Hundreds of Indy students celebrate National Arts in Education Week

An Edison School of the Arts student holds a violin in a music class. (WISH Photo)

INDIANAPOLIS (WISH) — Statistics show low-income students who participate in the arts are twice as likely to graduate college as their peers with no arts education.

Still, more than 95 percent of elementary schools do not offer any sort of dance or theater classes. Sept. 11-15 is National Arts in Education Week. It’s designed to bring attention to elected officials and influence educational decision makers across the country and Indiana to support access to the arts for all students.

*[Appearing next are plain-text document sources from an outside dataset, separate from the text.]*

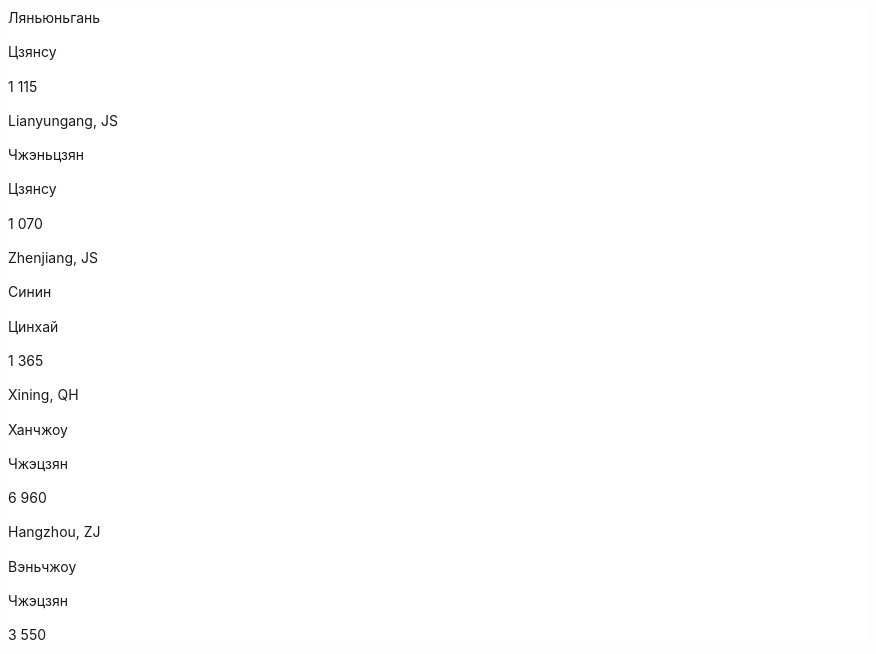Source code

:




Ляньюньгань


Цзянсу


1 115


Lianyungang, JS






Чжэньцзян


Цзянсу


1 070


Zhenjiang, JS






Синин


Цинхай


1 365


Xining, QH






Ханчжоу


Чжэцзян


6 960


Hangzhou, ZJ






Вэньчжоу


Чжэцзян


3 550
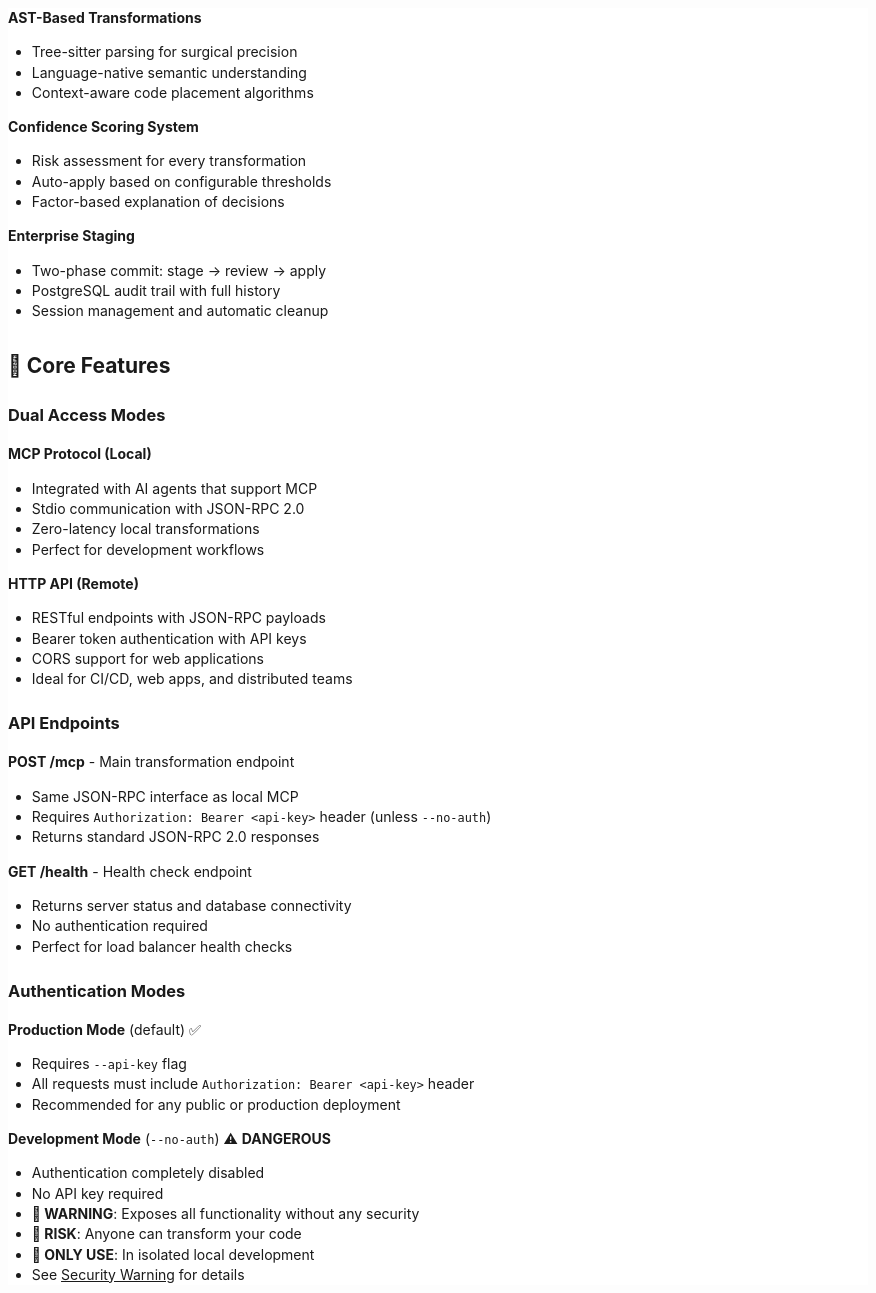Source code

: **AST-Based Transformations**
- Tree-sitter parsing for surgical precision
- Language-native semantic understanding
- Context-aware code placement algorithms

**Confidence Scoring System**
- Risk assessment for every transformation
- Auto-apply based on configurable thresholds
- Factor-based explanation of decisions

**Enterprise Staging**
- Two-phase commit: stage → review → apply
- PostgreSQL audit trail with full history
- Session management and automatic cleanup

## 🎯 Core Features

### Dual Access Modes

**MCP Protocol (Local)**
- Integrated with AI agents that support MCP
- Stdio communication with JSON-RPC 2.0
- Zero-latency local transformations
- Perfect for development workflows

**HTTP API (Remote)**
- RESTful endpoints with JSON-RPC payloads
- Bearer token authentication with API keys
- CORS support for web applications
- Ideal for CI/CD, web apps, and distributed teams

### API Endpoints

**POST /mcp** - Main transformation endpoint
- Same JSON-RPC interface as local MCP
- Requires `Authorization: Bearer <api-key>` header (unless `--no-auth`)
- Returns standard JSON-RPC 2.0 responses

**GET /health** - Health check endpoint
- Returns server status and database connectivity
- No authentication required
- Perfect for load balancer health checks

### Authentication Modes

**Production Mode** (default) ✅
- Requires `--api-key` flag
- All requests must include `Authorization: Bearer <api-key>` header
- Recommended for any public or production deployment

**Development Mode** (`--no-auth`) ⚠️ **DANGEROUS**
- Authentication completely disabled
- No API key required
- **🔴 WARNING**: Exposes all functionality without any security
- **🔴 RISK**: Anyone can transform your code
- **🔴 ONLY USE**: In isolated local development
- See [Security Warning](#-danger-security-warning-for---no-auth-flag-) for details
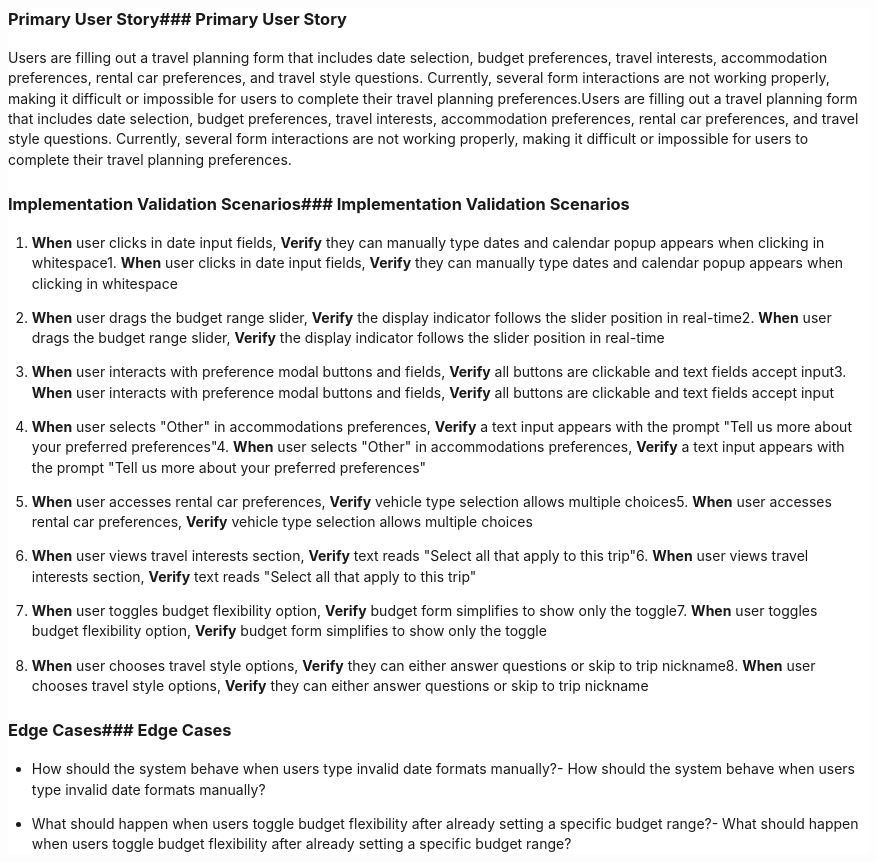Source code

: ### Primary User Story### Primary User Story

Users are filling out a travel planning form that includes date selection, budget preferences, travel interests, accommodation preferences, rental car preferences, and travel style questions. Currently, several form interactions are not working properly, making it difficult or impossible for users to complete their travel planning preferences.Users are filling out a travel planning form that includes date selection, budget preferences, travel interests, accommodation preferences, rental car preferences, and travel style questions. Currently, several form interactions are not working properly, making it difficult or impossible for users to complete their travel planning preferences.

### Implementation Validation Scenarios### Implementation Validation Scenarios

1. **When** user clicks in date input fields, **Verify** they can manually type dates and calendar popup appears when clicking in whitespace1. **When** user clicks in date input fields, **Verify** they can manually type dates and calendar popup appears when clicking in whitespace

2. **When** user drags the budget range slider, **Verify** the display indicator follows the slider position in real-time2. **When** user drags the budget range slider, **Verify** the display indicator follows the slider position in real-time

3. **When** user interacts with preference modal buttons and fields, **Verify** all buttons are clickable and text fields accept input3. **When** user interacts with preference modal buttons and fields, **Verify** all buttons are clickable and text fields accept input

4. **When** user selects "Other" in accommodations preferences, **Verify** a text input appears with the prompt "Tell us more about your preferred preferences"4. **When** user selects "Other" in accommodations preferences, **Verify** a text input appears with the prompt "Tell us more about your preferred preferences"

5. **When** user accesses rental car preferences, **Verify** vehicle type selection allows multiple choices5. **When** user accesses rental car preferences, **Verify** vehicle type selection allows multiple choices

6. **When** user views travel interests section, **Verify** text reads "Select all that apply to this trip"6. **When** user views travel interests section, **Verify** text reads "Select all that apply to this trip"

7. **When** user toggles budget flexibility option, **Verify** budget form simplifies to show only the toggle7. **When** user toggles budget flexibility option, **Verify** budget form simplifies to show only the toggle

8. **When** user chooses travel style options, **Verify** they can either answer questions or skip to trip nickname8. **When** user chooses travel style options, **Verify** they can either answer questions or skip to trip nickname

### Edge Cases### Edge Cases

- How should the system behave when users type invalid date formats manually?- How should the system behave when users type invalid date formats manually?

- What should happen when users toggle budget flexibility after already setting a specific budget range?- What should happen when users toggle budget flexibility after already setting a specific budget range?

“My favorite, it would have to be either keyboards, art or theater,” Lily Powell, a third grade student at Edison School of the Arts, said.

Powell has fallen in love with performing while attending Edison School of the Arts, an IPS kindergarten through 8th grade facility on Indy’s south side.

“I never really got to do that in my childhood, so I think this opens up a lot of opportunities for me,” Lily said.

Remember, she is only in third grade. Inside Lilly’s keyboard class, filled with dozens of her peers, you may expect an earful, but it’s actually silent. Children listen to the sound of their own keyboard and their teacher’s voice over headphones. It’s just one type of technology Edison’s principal Nathan Tuttle said makes them a leader in arts education. And it’s not just music classes kids find at Edison, children are exposed to ballet movement and terminology, as well as theater, stage craft, and digital design.

Tuttle said teachers at Edison work to integrate the arts into all classes, even academic courses, like math and history, and the arts teachers often correlate their lessons back to academics.

“Having experience with the arts connects your right and left brain better. It improves all areas of study. It improves concentration. It improves your attention,” Tuttle said. “It improves their academics. It improves their social skills. It improves typically their engagement at home,” Tuttle said.

He’s an Indiana University School of Music graduate who believes deeply in the power of arts education.

“We have parents wanting that unique experience and great education for their kids and value the art and parents who not only value the arts, but see their child as having that as a profession, so they want them here as a resume builder and a skill builder,” Tuttle said.

For kids like Lilly, she said Edison provides an excitement she says she’s never felt in school before.

“It inspires people. And I personally think that everyone would enjoy it if they just got a little experience,” Lily said.

With so little public funding, schools have been relying more on private funds and patrons of the arts to provide creative outlets for students. There has also been a growing trend of nonprofit arts organizations setting aside funding for arts education and outreach to local schools. One example of this in Indianapolis is Kids Dance Outreach, an organization that provides free dance instruction at several IPS schools and to children with special needs.